#### EXERCISE AIM:
When the word "Subscribe" shows up in a line of the data below, copy that whole line.

#### INPUT MATERIAL:
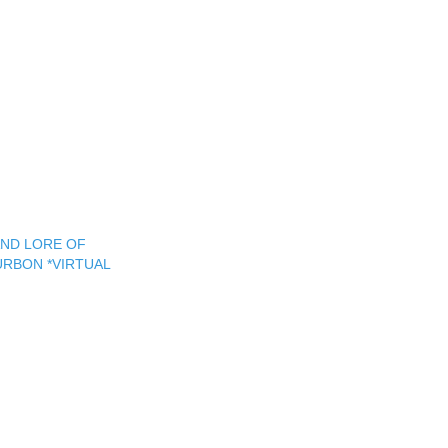
AND LORE OF
RBON *VIRTUAL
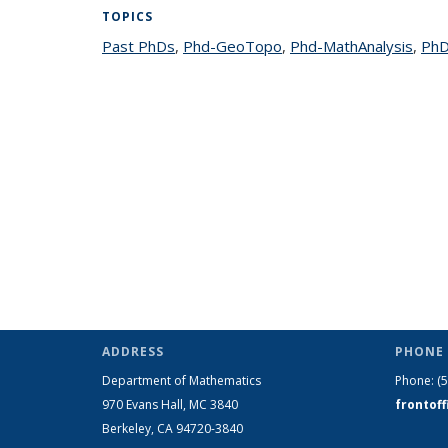
TOPICS
Past PhDs
topic page
,
Phd-GeoTopo
topic page
,
Phd-MathAnalysis
topi
,
PhD
ADDRESS
PHONE 
Department of Mathematics
Phone:
(
970 Evans Hall, MC
3840
frontof
Berkeley, CA 94720-
3840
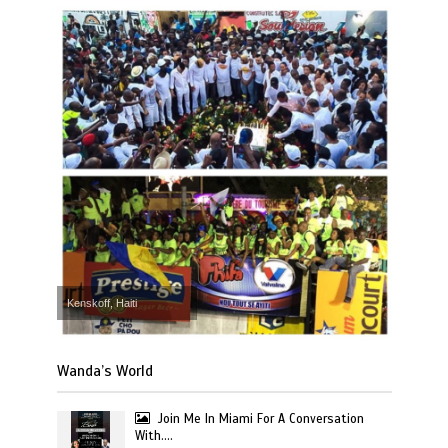
Kenskoff, Haiti
Wanda’s World
Join Me In Miami For A Conversation
With….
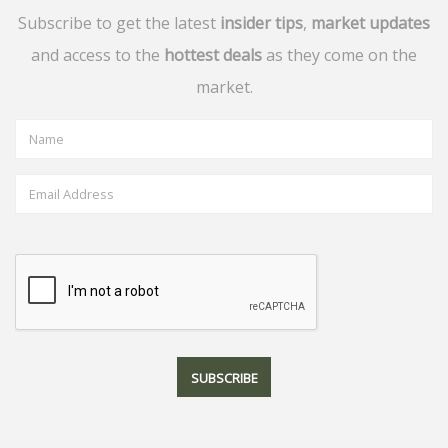
Subscribe to get the latest
insider tips
,
market updates
and access to the
hottest deals
as they come on the
market.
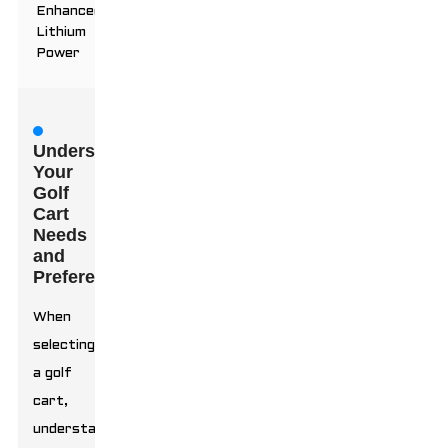
Enhanced
Lithium
Power
Understanding
Your
Golf
Cart
Needs
and
Preferences
When
selecting
a golf
cart,
understanding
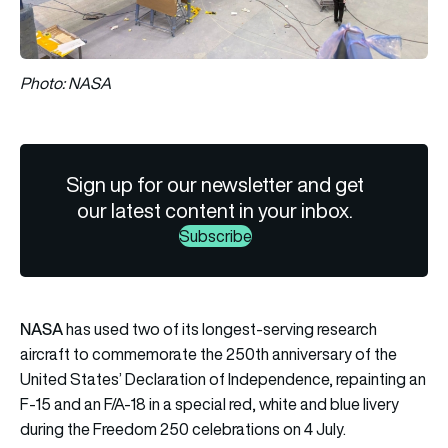
Photo: NASA
Sign up for our newsletter and get
our latest content in your inbox.
Subscribe
NASA
has used two of its longest-serving research
aircraft to commemorate the 250th anniversary of the
United States’ Declaration of Independence, repainting an
F-15
and an
F/A-18
in a special red, white and blue livery
during the Freedom 250 celebrations on 4 July.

#### RESULT OF THIS EXERCISE:
Subscribe to get the latest
Subscribe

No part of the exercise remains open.